New statistics from the Office of the Australian Information Commissioner (OAIC) show the number of data breaches notified to the regulator in the first half of 2024 was at its highest in three and a half years.
The OAIC was notified of 527 data breaches from January to June 2024, according to the latest Notifiable Data Breaches report released on September 16, 2024. This is the highest number of notifications since the July to December 2020 period and an increase of 9% from the second half of 2023.
Australian Privacy Commissioner Carly Kind said the high number of data breaches is evidence of the significant threats to Australians’ privacy.
“Almost every day, my office is notified of data breaches where Australians are at likely risk of serious harm,” she said. “This harm can range from an increase in scams and the risk of identity theft to emotional distress and even physical harm. Privacy and security measures are not keeping up with the threats facing Australians’ personal information and addressing this must be a priority.”
The MediSecure data breach notified in the period affected approximately 12.9 million Australians, the largest number of Australians affected by a breach since the Notifiable Data Breaches scheme came into effect.
Similar to previous reports, malicious and criminal attacks were the main source of breaches (67%), with 57% of those cybersecurity incidents.
Health and the Australian Government notified the most data breaches of all sectors (19% and 12% of all breaches respectively), highlighting both the private and public sectors are vulnerable.
Commissioner Kind said six years on from the launch of the scheme, the OAIC has high expectations of organisations. “The Notifiable Data Breaches scheme is now mature, and we are moving into a new era in which our expectations of entities are higher,” she said. “Our recent enforcement action, including against Medibank and Australian Clinical Labs, should send a strong message that keeping personal information secure and meeting the requirements of the scheme when a data breach occurs must be priorities for organisations.”
The OAIC will continue to take a proportionate approach to enforcement and is also focused on providing guidance to help organisations comply with their obligations, reflected in changes to the latest report.
“Our priority is ensuring compliance with the law, and we will help organisations achieve this through education and articulating what ‘good’ looks like,” Kind said.
The report’s release comes after the Australian Government introduced the Privacy and Other Legislation Amendment Bill 2024.
The Bill will strengthen the OAIC’s enforcement toolkit, including an enhanced civil penalty regime and infringement notice powers. It would also provide important clarification to the scope of existing security obligations by amending Australian Privacy Principle 11 to expressly require organisations to implement technical and organisational measures (such as encrypting data, securing access to systems and premises, and undertaking staff training) to address information security risks.

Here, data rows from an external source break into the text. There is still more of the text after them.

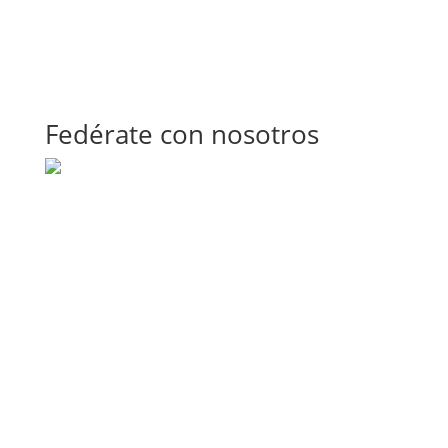
Fedérate con nosotros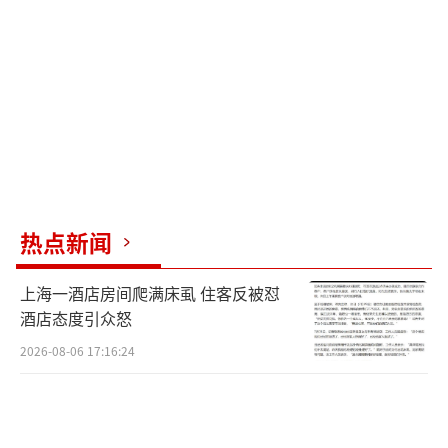
热点新闻
上海一酒店房间爬满床虱 住客反被怼
酒店态度引众怒
2026-08-06 17:16:24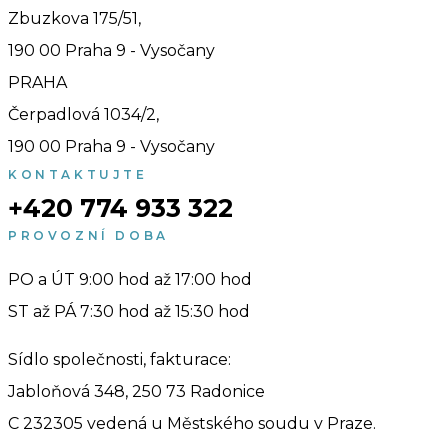
Zbuzkova 175/51,
190 00 Praha 9 - Vysočany
PRAHA
Čerpadlová 1034/2,
190 00 Praha 9 - Vysočany
KONTAKTUJTE
+420 774 933 322
PROVOZNÍ DOBA
PO a ÚT 9:00 hod až 17:00 hod
ST až PÁ 7:30 hod až 15:30 hod
Sídlo společnosti, fakturace:
Jabloňová 348, 250 73 Radonice
C 232305 vedená u Městského soudu v Praze.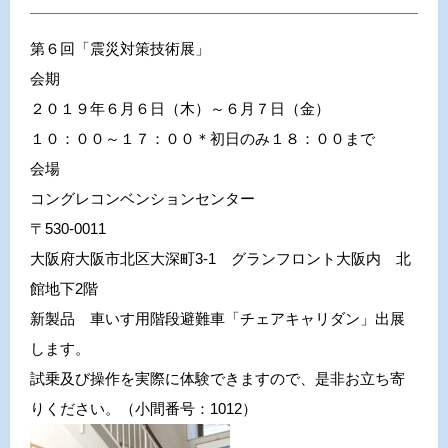
第６回「震災対策技術展」
会期
２０１９年６月６日（木）～６月７日（金）
１０：００～１７：００＊初日のみ１８：００まで
会場
コングレコンベンションセンター
〒530-0011
大阪府大阪市北区大深町3-1 グランフロント大阪内 北
館地下2階
新製品 車いす用階段避難車「チェアキャリダン」出展
します。
試乗及び操作を実際に体験できますので、是非お立ち寄
りください。（小間番号：1012）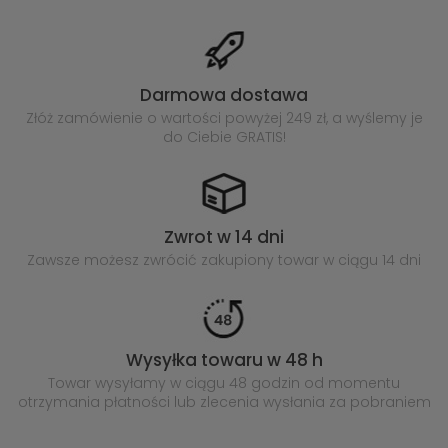
Darmowa dostawa
Złóż zamówienie o wartości powyżej
249 zł, a wyślemy je
do Ciebie GRATIS!
Zwrot w 14 dni
Zawsze możesz zwrócić zakupiony
towar w ciągu 14 dni
Wysyłka towaru w 48 h
Towar wysyłamy w ciągu 48 godzin
od momentu
otrzymania płatności lub
zlecenia wysłania za pobraniem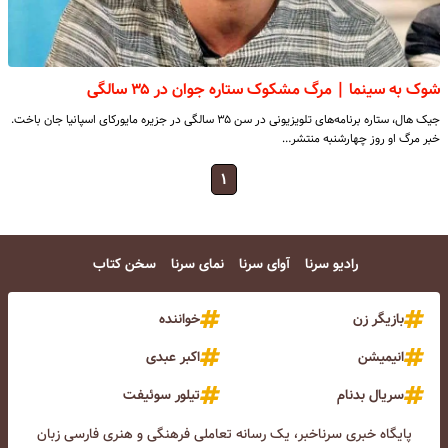
شوک به سینما | مرگ مشکوک ستاره جوان در ۳۵ سالگی
جیک هال، ستاره برنامه‌های تلویزیونی در سن ۳۵ سالگی در جزیره مایورکای اسپانیا جان باخت.
خبر مرگ او روز چهارشنبه منتشر…
۱
رادیو سرنا
آوای سرنا
نمای سرنا
سخن کتاب
بازیگر زن
خواننده
انیمیشن
اکبر عبدی
سریال بدنام
تیلور سوئیفت
پایگاه خبری سرناخبر، یک رسانه تعاملی فرهنگی و هنری فارسی زبان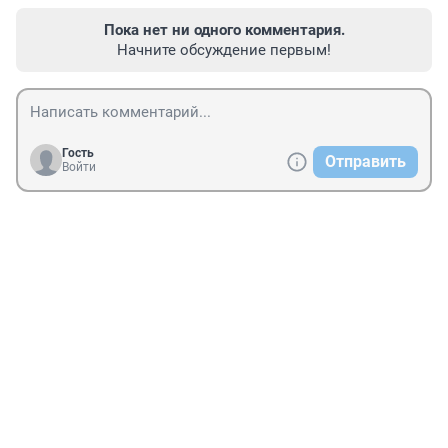
Пока нет ни одного комментария.
Начните обсуждение первым!
Гость
Отправить
Войти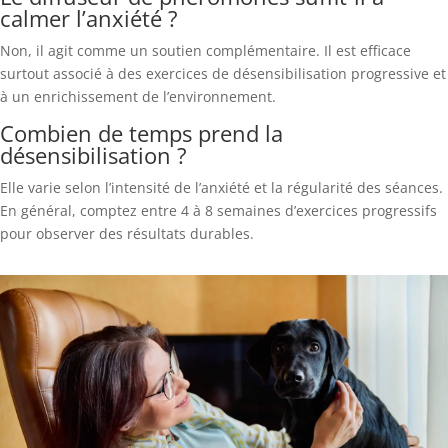
calmer l’anxiété ?
Non, il agit comme un soutien complémentaire. Il est efficace
surtout associé à des exercices de désensibilisation progressive et
à un enrichissement de l’environnement.
Combien de temps prend la
désensibilisation ?
Elle varie selon l’intensité de l’anxiété et la régularité des séances.
En général, comptez entre 4 à 8 semaines d’exercices progressifs
pour observer des résultats durables.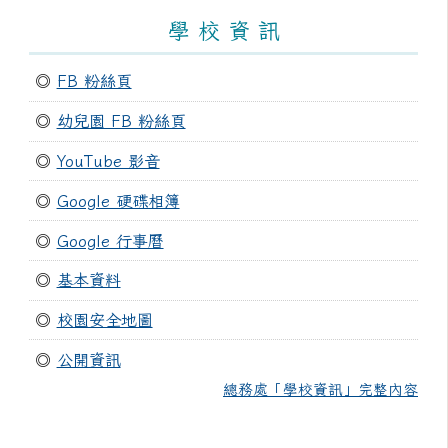
學 校 資 訊
◎
FB 粉絲頁
◎
幼兒園 FB 粉絲頁
◎
YouTube 影音
◎
Google 硬碟相簿
◎
Google 行事曆
◎
基本資料
◎
校園安全地圖
◎
公開資訊
總務處「學校資訊」完整內容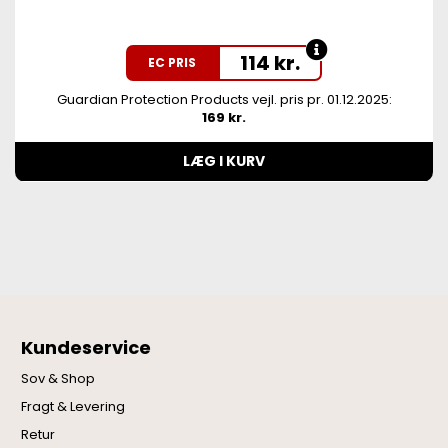
114
kr.
EC PRIS
Guardian Protection Products vejl. pris pr. 01.12.2025:
169 kr.
LÆG I KURV
Kundeservice
Sov & Shop
Fragt & Levering
Retur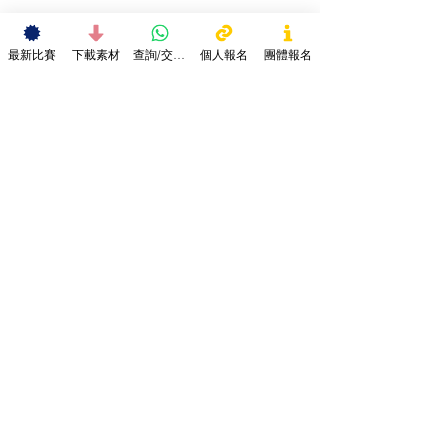
最新比賽
下載素材
查詢/交作品
個人報名
團體報名
藝術比賽
查看全部
最新文章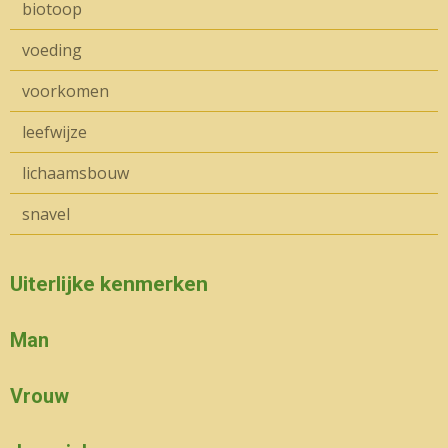
biotoop
voeding
voorkomen
leefwijze
lichaamsbouw
snavel
Uiterlijke kenmerken
Man
Vrouw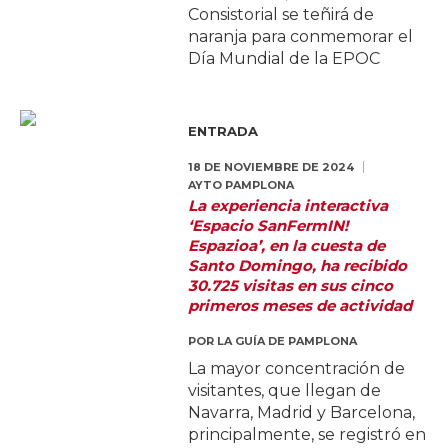
Consistorial se teñirá de
naranja para conmemorar el
Día Mundial de la EPOC
ENTRADA
18 DE NOVIEMBRE DE 2024
AYTO PAMPLONA
La experiencia interactiva
‘Espacio SanFermIN!
Espazioa’, en la cuesta de
Santo Domingo, ha recibido
30.725 visitas en sus cinco
primeros meses de actividad
POR
LA GUÍA DE PAMPLONA
La mayor concentración de
visitantes, que llegan de
Navarra, Madrid y Barcelona,
principalmente, se registró en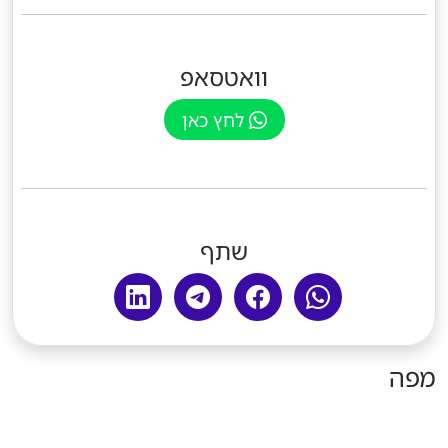
וואטסאפ
לחץ כאן
שתף
מפה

The OAIC says it welcomes these and other measures contained in the Bill as an important step in strengthening Australia’s privacy framework. However, further reform consistent with the Australian Government’s response to the Privacy Act Review is still required to improve security across the economy and enhance the Notifiable Data Breaches scheme.
“We would like to see all Australian organisations be required to build the highest levels of security into their operations to protect Australians’ personal information to the maximum extent possible,” added Kind.